Até porque aprendeu quase tudo o que sabe sobre música por si. «Só andei em Loulé a aprender solfejo. A música que me custou mais a aprender até hoje foi o Barbeiro de Sevilha. Levei mais de um mês, mas aprendi», recordou.
«Comecei a tocar com um acordeão emprestado. Tinha uma quina viva, que me deixava um alto no pulso. Ia buscá-lo a Loulé ao sábado e entregá-lo segunda-feira de manhã», lembrou.

Apesar de ser um autodidata, foi dos mais profusos criadores de música tradicional algarvia. Tem mais músicas de sua lavra do que o mestre Zé Ferreiro Pai, o autor do famoso corridinho Alma Algarvia, com quem tocou e privou. Tanto este músico, pelo qual João Bexiga não esconde a admiração, como o seu filho, com o mesmo nome, são igualmente naturais da Bordeira. «Se não tivesse nascido na Bordeira, não sabia tocar acordeão como soube e sei», disse, em tempos, João Bexiga.
As mais de 200 músicas que compôs e gravou vão ser reunidas num CD para estudiosos, que será lançado acompanhado pelas respetivas pautas. Esta é uma das ações que serão realizadas no âmbito da homenagem já em curso.
Ao mesmo tempo, revelou Sérgio Martins, serão editados dois CD para o público em geral, ambos de originais de João Barra Bexiga. Um compila músicas tocadas pelo autor, o outro é tocado por diversos convidados, muitos deles presentes na Gala de dia 29.

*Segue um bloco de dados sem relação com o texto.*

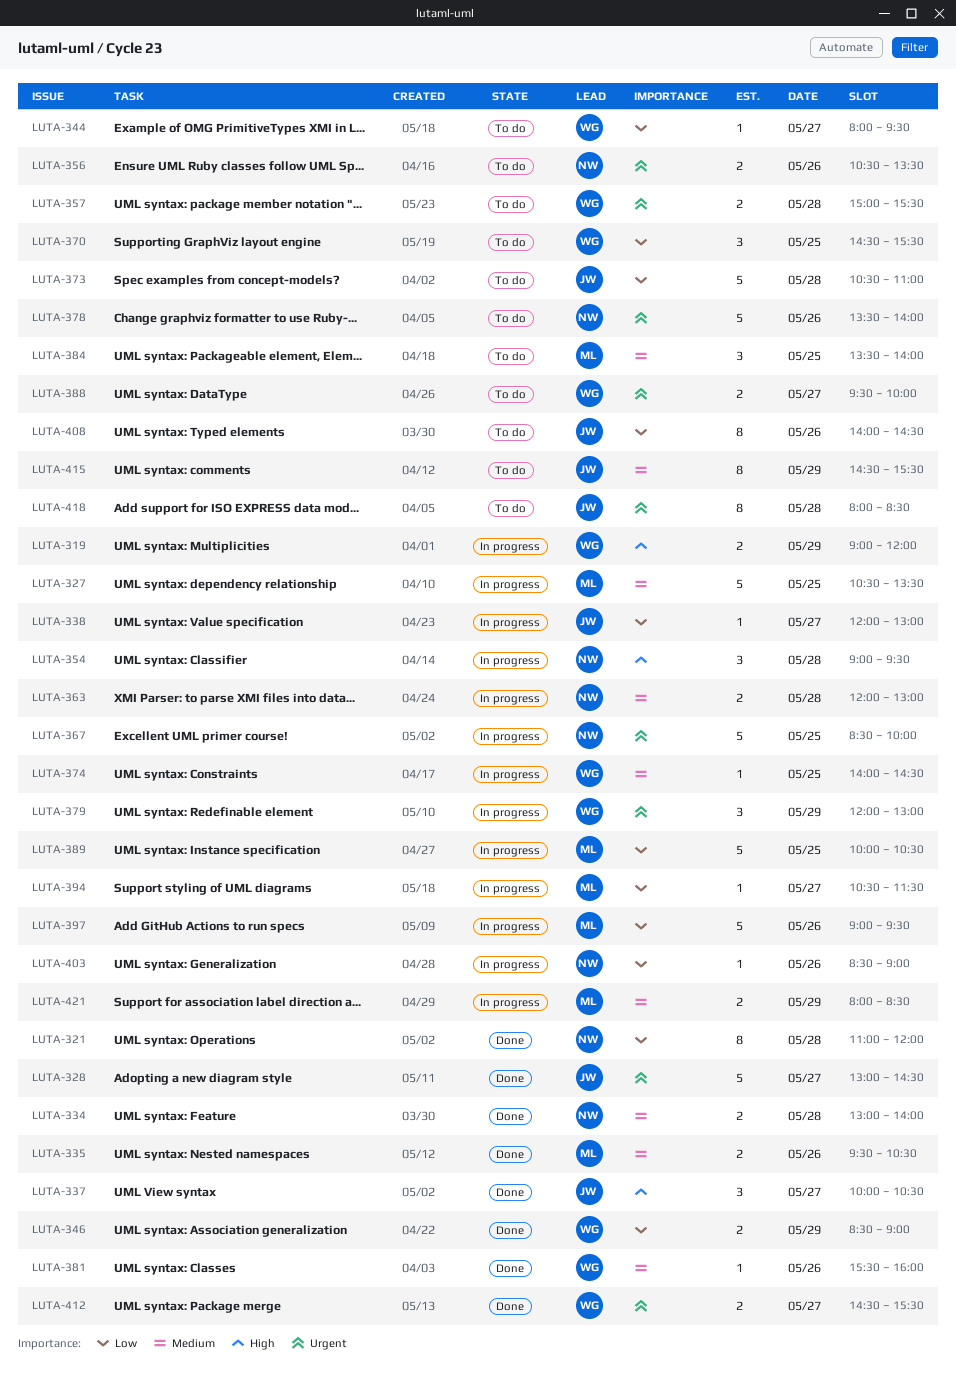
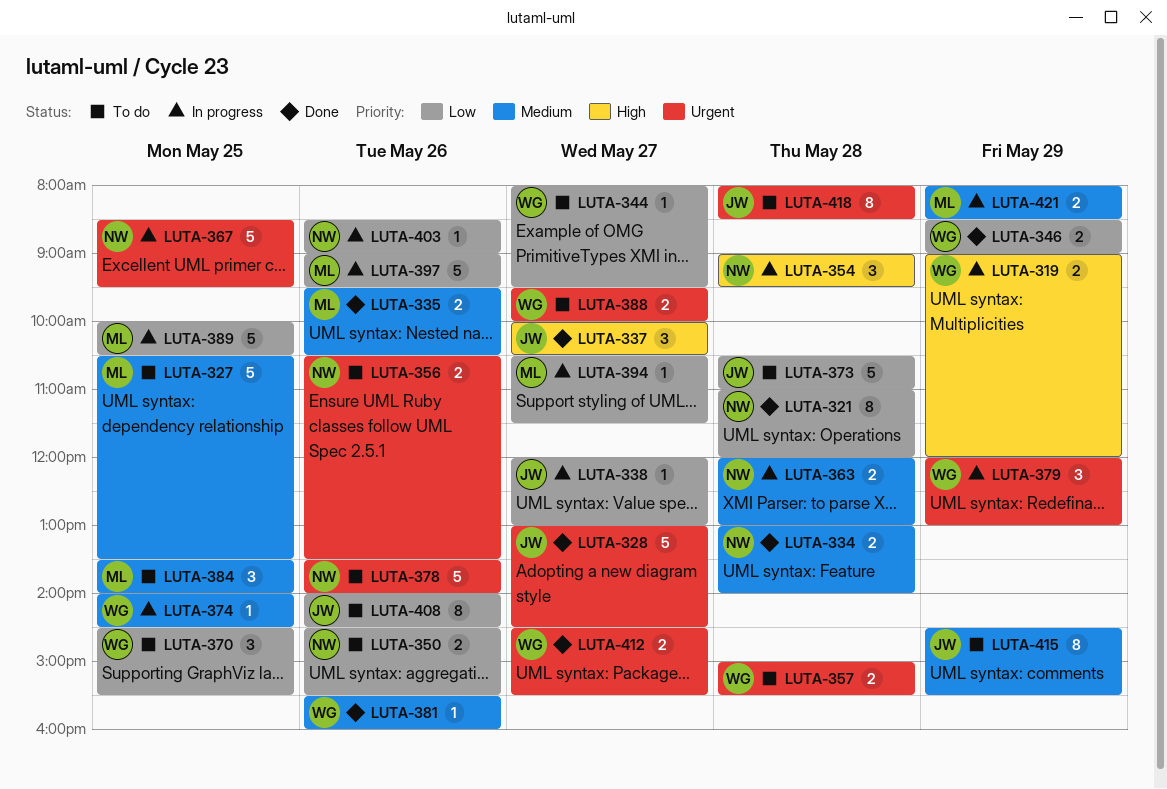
LUTA-327, status: In progress -> To do
LUTA-350: none -> present
LUTA-367, ends: 10:00 -> 09:30

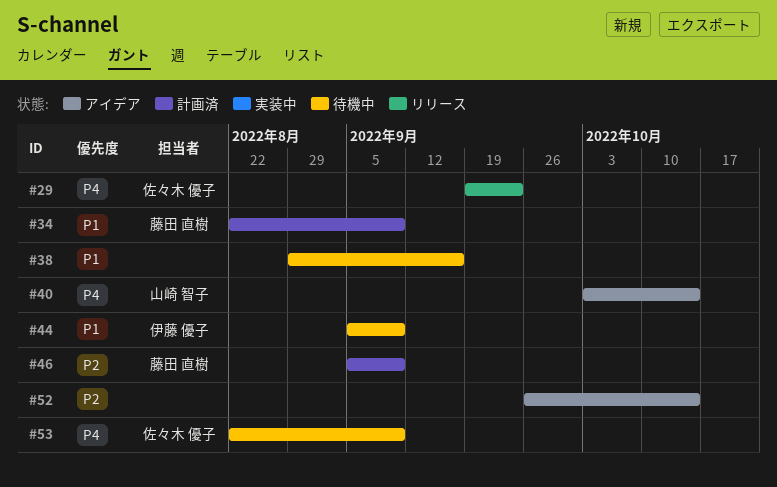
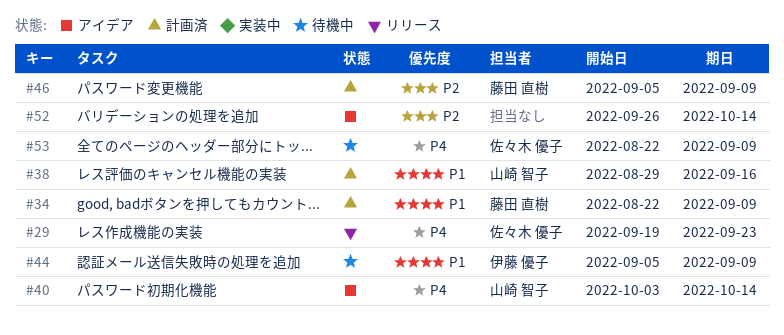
#38, status: 待機中 -> 計画済
#38, owner: none -> 山崎 智子

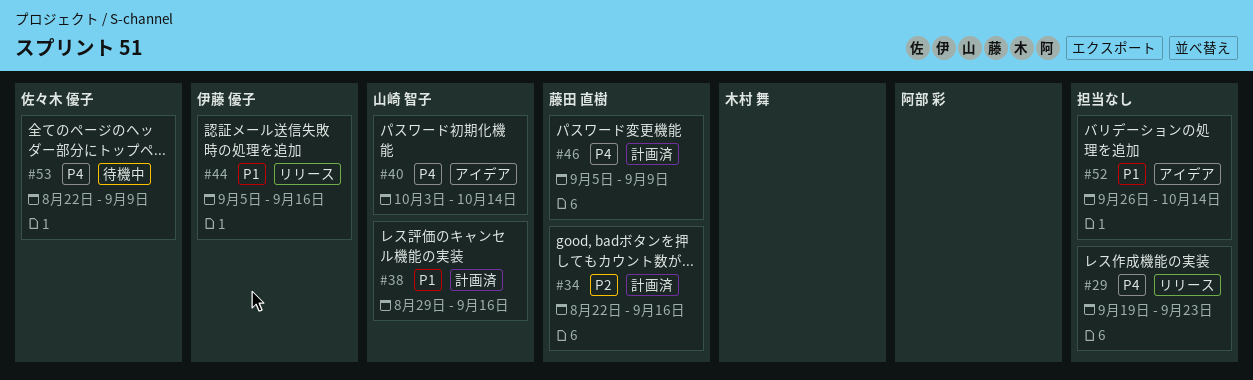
#29, owner: 佐々木 優子 -> none
#34, priority: P1 -> P2
#34, due: Sep 9 -> Sep 16
#44, status: 待機中 -> リリース
#44, due: Sep 9 -> Sep 16
#46, priority: P2 -> P4
#52, priority: P2 -> P1

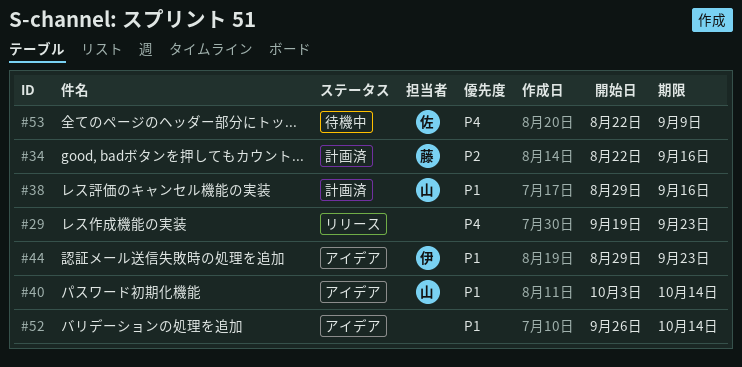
#40, priority: P4 -> P1
#44, status: リリース -> アイデア
#44, start: Sep 5 -> Aug 29
#44, due: Sep 16 -> Sep 23
#46: present -> none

«Picadinho do Algarve», «Estrela Cadente», «Choro de Viúva», «Quando se Ama», «Quando me Lembro Dela», «Recordações da Malveira» e «Lembrança de Torres Vedras» foram apenas alguns dos temas que João Bexiga recordou, na conversa que manteve com o nosso jornal. Muitas músicas do mestre algarvio foram utilizadas por campeões do mundo no seu repertório vencedor.